▶ _WHAT NEEDS TO BE DONE_
Please turn the records, from their first line up to and including the line that contains "2: (312, 57)", into a numbered list with blank lines dropped and the pictures left out.

▶ _ENTRIES_
↓
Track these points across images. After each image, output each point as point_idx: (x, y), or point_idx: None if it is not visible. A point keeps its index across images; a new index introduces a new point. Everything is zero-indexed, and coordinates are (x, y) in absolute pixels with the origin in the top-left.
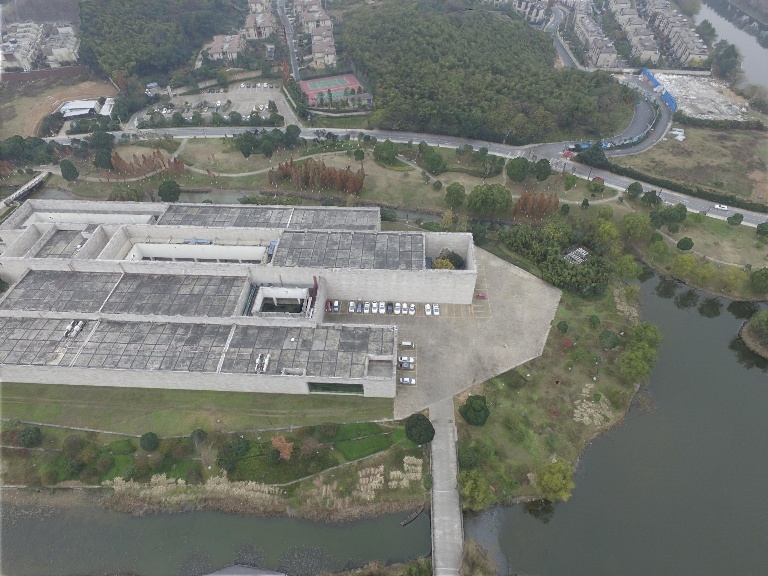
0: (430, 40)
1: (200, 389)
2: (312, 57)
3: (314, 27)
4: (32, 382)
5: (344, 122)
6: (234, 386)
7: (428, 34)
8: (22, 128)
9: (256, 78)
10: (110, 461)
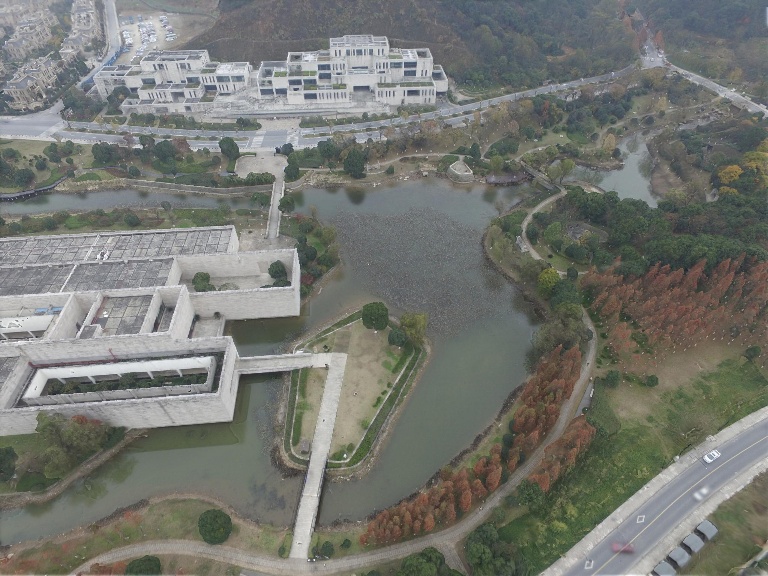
0: None
1: None
2: None
3: None
4: None
5: None
6: None
7: None
8: None
9: None
10: (79, 218)
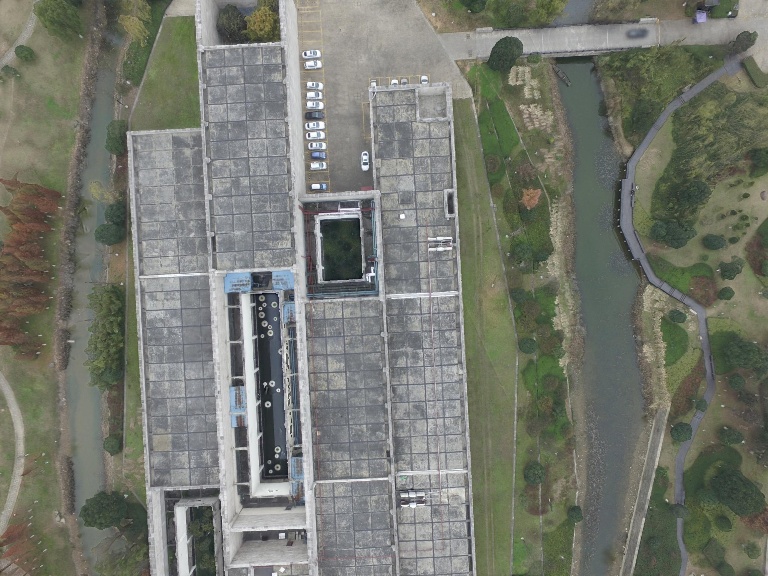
0: None
1: None
2: None
3: None
4: None
5: None
6: None
7: None
8: None
9: None
10: (548, 378)
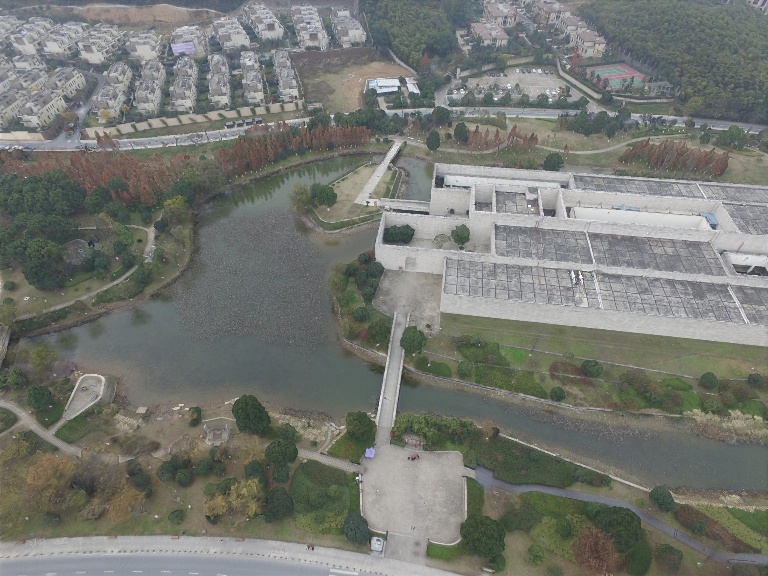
0: (721, 32)
1: (712, 340)
2: (572, 46)
3: (554, 18)
4: (547, 322)
5: (649, 108)
6: (752, 339)
7: (714, 26)
8: (347, 101)
9: (526, 64)
10: None
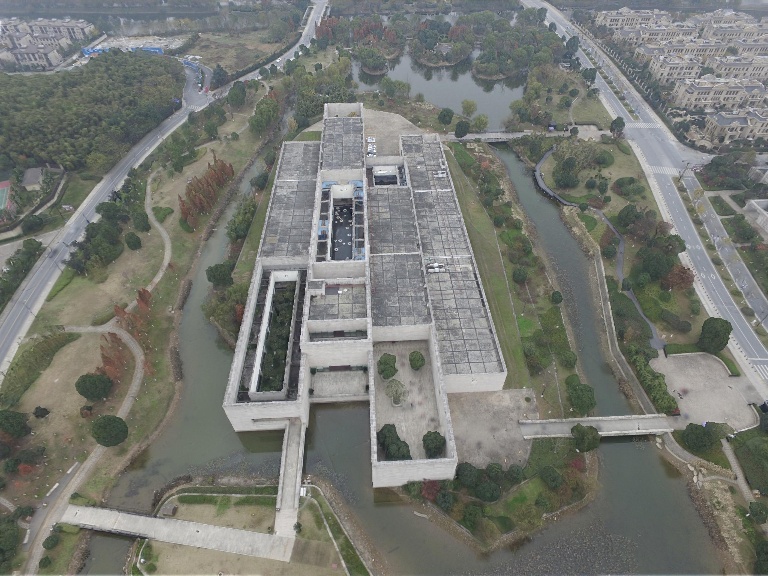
0: None
1: None
2: None
3: None
4: None
5: (73, 196)
6: None
7: None
8: None
9: None
10: None
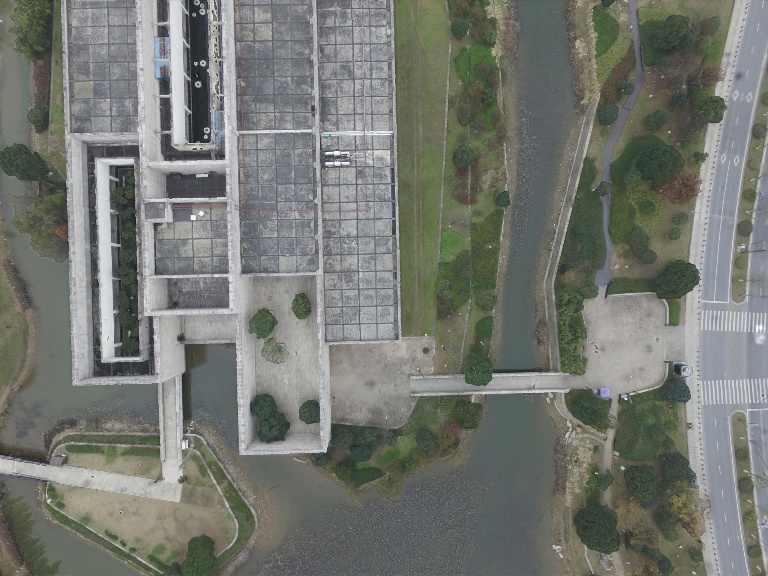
0: None
1: None
2: None
3: None
4: None
5: None
6: None
7: None
8: None
9: None
10: (479, 64)
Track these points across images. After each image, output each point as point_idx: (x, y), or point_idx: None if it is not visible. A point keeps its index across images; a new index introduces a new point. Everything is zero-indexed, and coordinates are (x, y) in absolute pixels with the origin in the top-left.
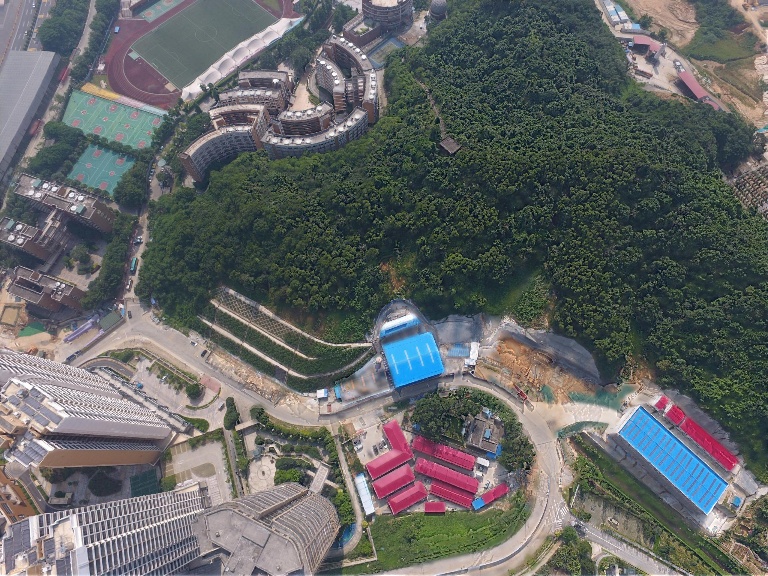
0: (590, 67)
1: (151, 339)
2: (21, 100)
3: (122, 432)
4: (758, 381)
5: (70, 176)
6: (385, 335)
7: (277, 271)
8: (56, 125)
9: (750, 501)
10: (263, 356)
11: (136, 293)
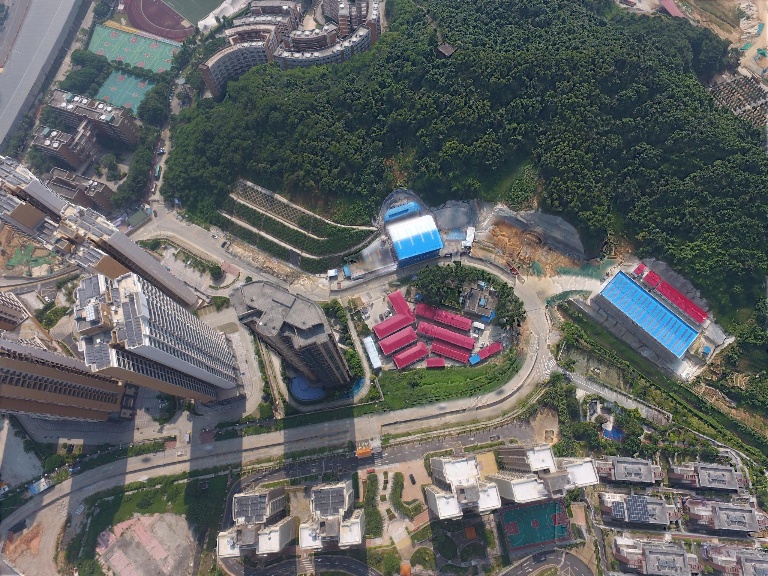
0: None
1: (175, 234)
2: (49, 33)
3: (159, 275)
4: (724, 239)
5: (97, 97)
6: (389, 219)
7: (291, 157)
8: (83, 52)
9: (719, 350)
10: (278, 242)
11: (161, 193)
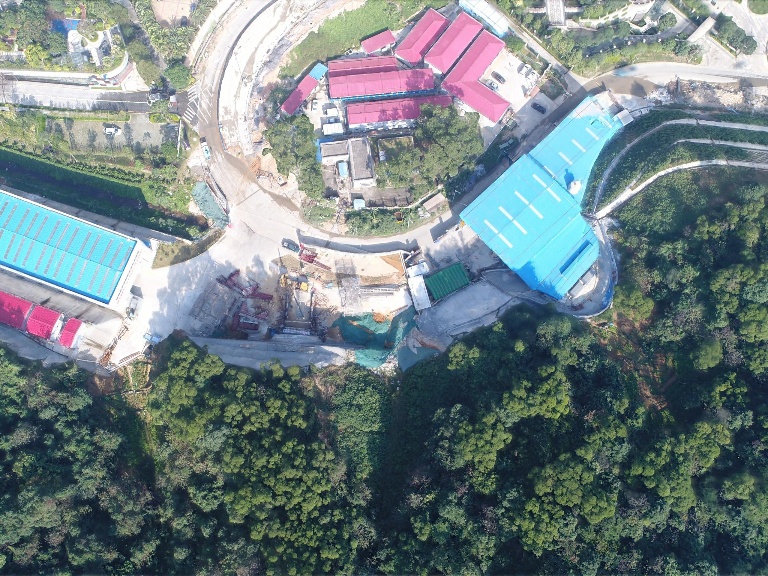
0: None
1: None
2: None
3: None
4: None
5: None
6: (587, 237)
7: None
8: None
9: None
10: (751, 127)
11: None
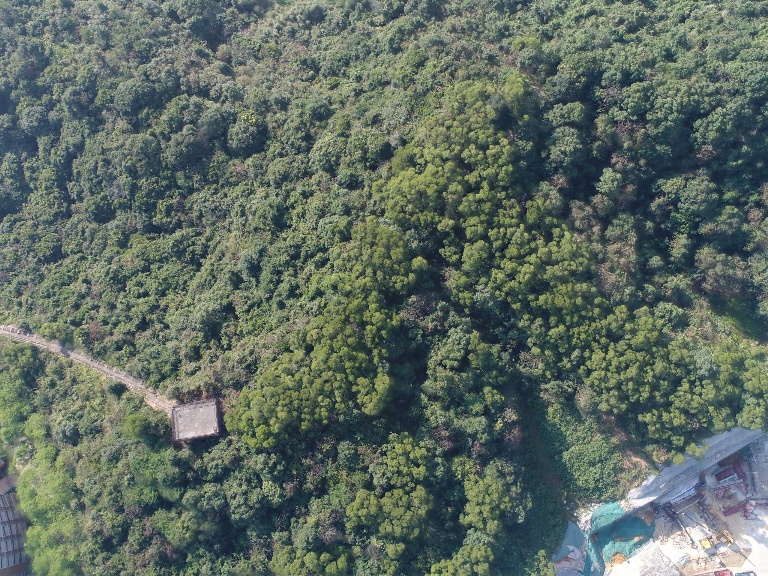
0: (203, 4)
1: None
2: None
3: None
4: None
5: None
6: None
7: None
8: None
9: None
10: None
11: None
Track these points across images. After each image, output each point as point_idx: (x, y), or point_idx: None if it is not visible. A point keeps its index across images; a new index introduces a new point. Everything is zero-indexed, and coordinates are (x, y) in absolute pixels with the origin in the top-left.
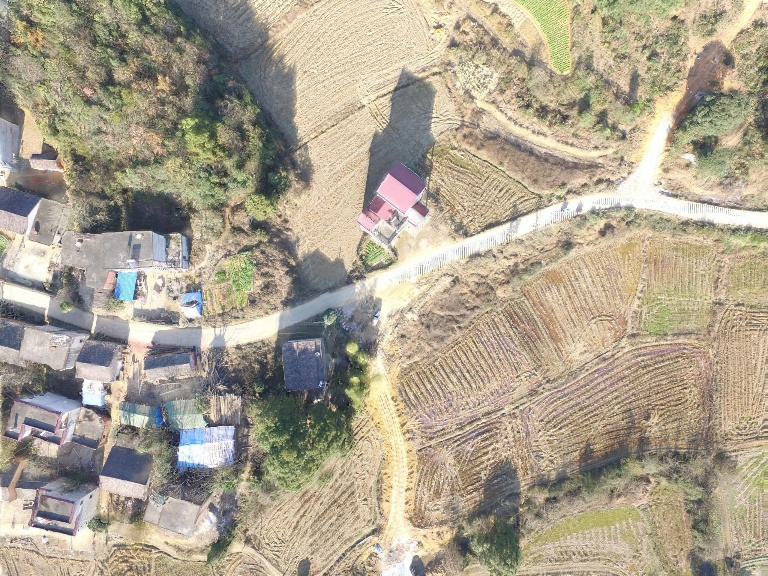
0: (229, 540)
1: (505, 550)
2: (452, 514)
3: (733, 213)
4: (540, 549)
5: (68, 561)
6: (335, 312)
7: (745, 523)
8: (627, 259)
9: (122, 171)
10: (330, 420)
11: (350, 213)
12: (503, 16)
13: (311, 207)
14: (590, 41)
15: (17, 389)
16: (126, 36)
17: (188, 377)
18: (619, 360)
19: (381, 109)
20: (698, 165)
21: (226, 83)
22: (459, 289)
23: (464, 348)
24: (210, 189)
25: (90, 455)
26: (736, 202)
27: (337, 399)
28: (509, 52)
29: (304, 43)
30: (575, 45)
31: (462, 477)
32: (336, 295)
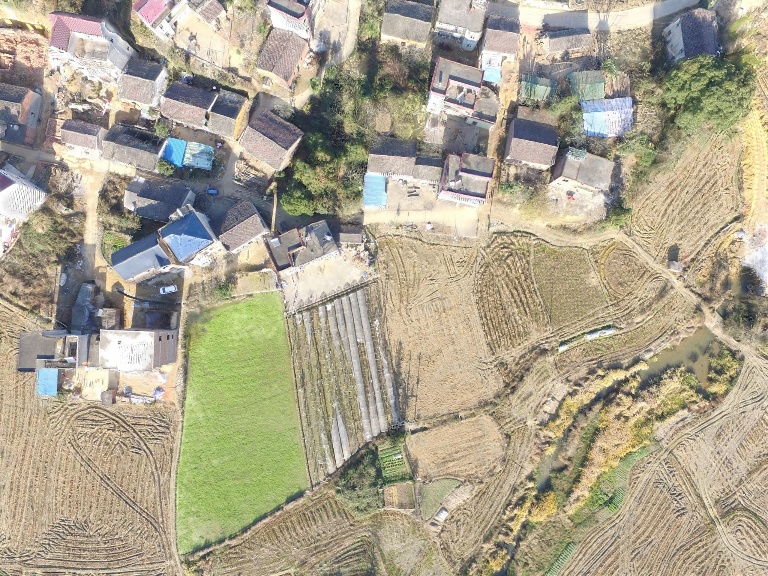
0: None
1: None
2: None
3: None
4: None
5: (451, 248)
6: None
7: None
8: None
9: None
10: None
11: None
12: None
13: None
14: None
15: (400, 79)
16: None
17: (579, 56)
18: None
19: None
20: None
21: None
22: None
23: None
24: None
25: (475, 141)
26: None
27: None
28: None
29: None
30: None
31: None
32: None
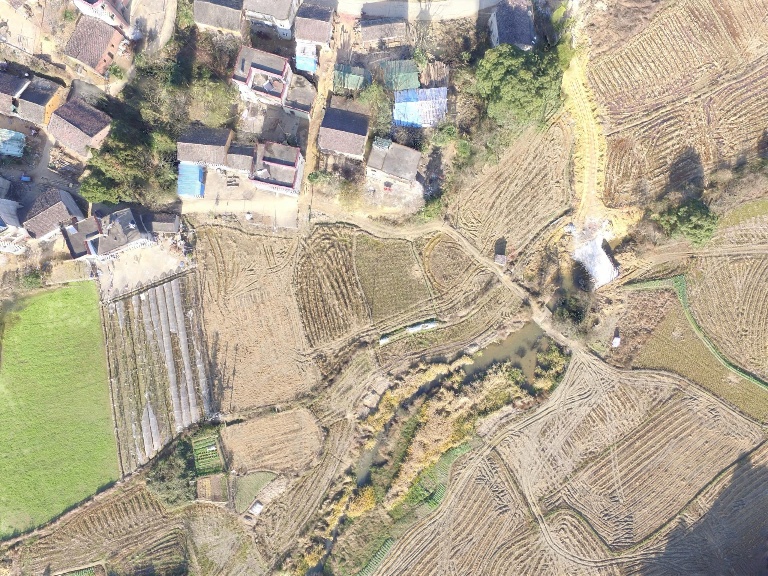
0: None
1: (703, 210)
2: (640, 196)
3: None
4: (722, 232)
5: (271, 238)
6: None
7: None
8: None
9: None
10: None
11: None
12: None
13: None
14: None
15: (221, 68)
16: None
17: (397, 46)
18: None
19: None
20: None
21: None
22: None
23: (649, 40)
24: None
25: (295, 131)
26: None
27: None
28: None
29: None
30: None
31: (649, 161)
32: None
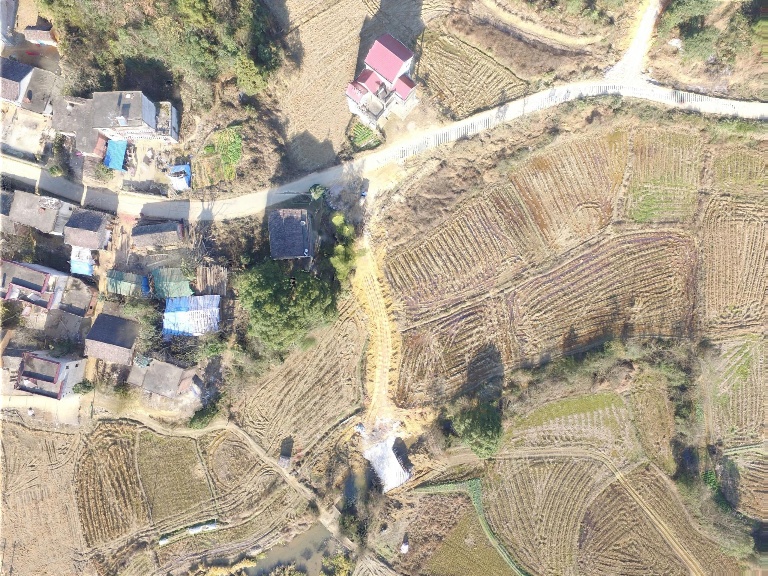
0: (213, 413)
1: (487, 424)
2: (435, 395)
3: (720, 102)
4: (523, 433)
5: (53, 434)
6: None
7: (728, 411)
8: (614, 148)
9: (114, 40)
10: (314, 280)
11: (339, 96)
12: None
13: (301, 89)
14: None
15: None
16: None
17: (175, 248)
18: (604, 247)
19: None
20: (685, 50)
21: None
22: (446, 173)
23: (450, 232)
24: (200, 54)
25: (77, 328)
26: (723, 92)
27: (323, 275)
28: None
29: None
30: None
31: (446, 359)
32: (324, 175)
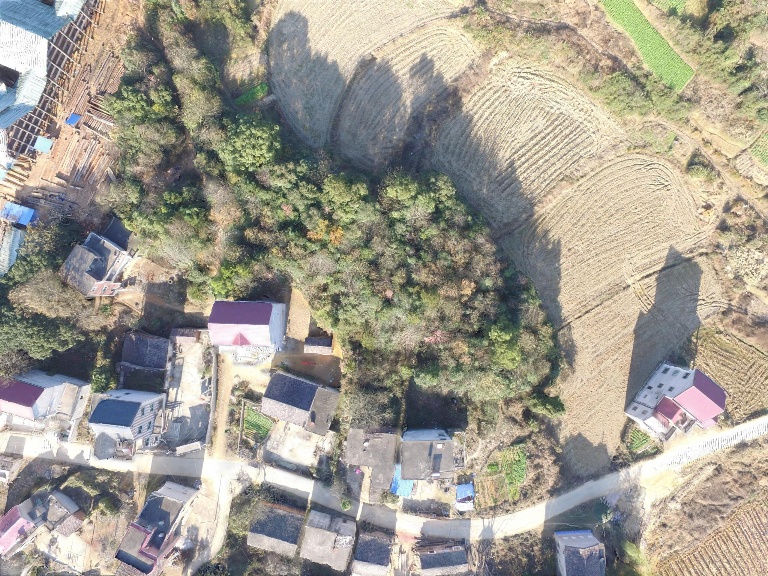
0: None
1: None
2: None
3: None
4: None
5: None
6: (600, 501)
7: None
8: None
9: (407, 365)
10: None
11: (613, 397)
12: None
13: (573, 389)
14: None
15: None
16: (421, 231)
17: None
18: None
19: (646, 289)
20: None
21: (514, 277)
22: (722, 478)
23: (724, 538)
24: (507, 394)
25: None
26: None
27: None
28: None
29: (568, 219)
30: None
31: None
32: (600, 483)
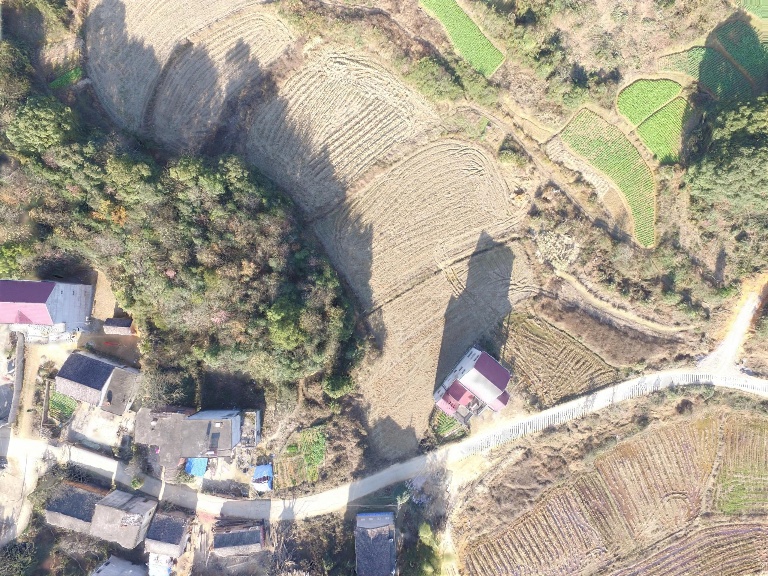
↑
▶ _FULL ANSWER_
1. Track these points across images. After each image, output each point as point_idx: (x, y), or point_idx: None if it is not visible. A point keeps its index across images; a new index introduces a new point. Everything is zero-indexed, and coordinates are (x, y) in absolute pixels with the origin in the top-left.
2. 0: (430, 40)
3. 1: (200, 389)
4. 2: (312, 57)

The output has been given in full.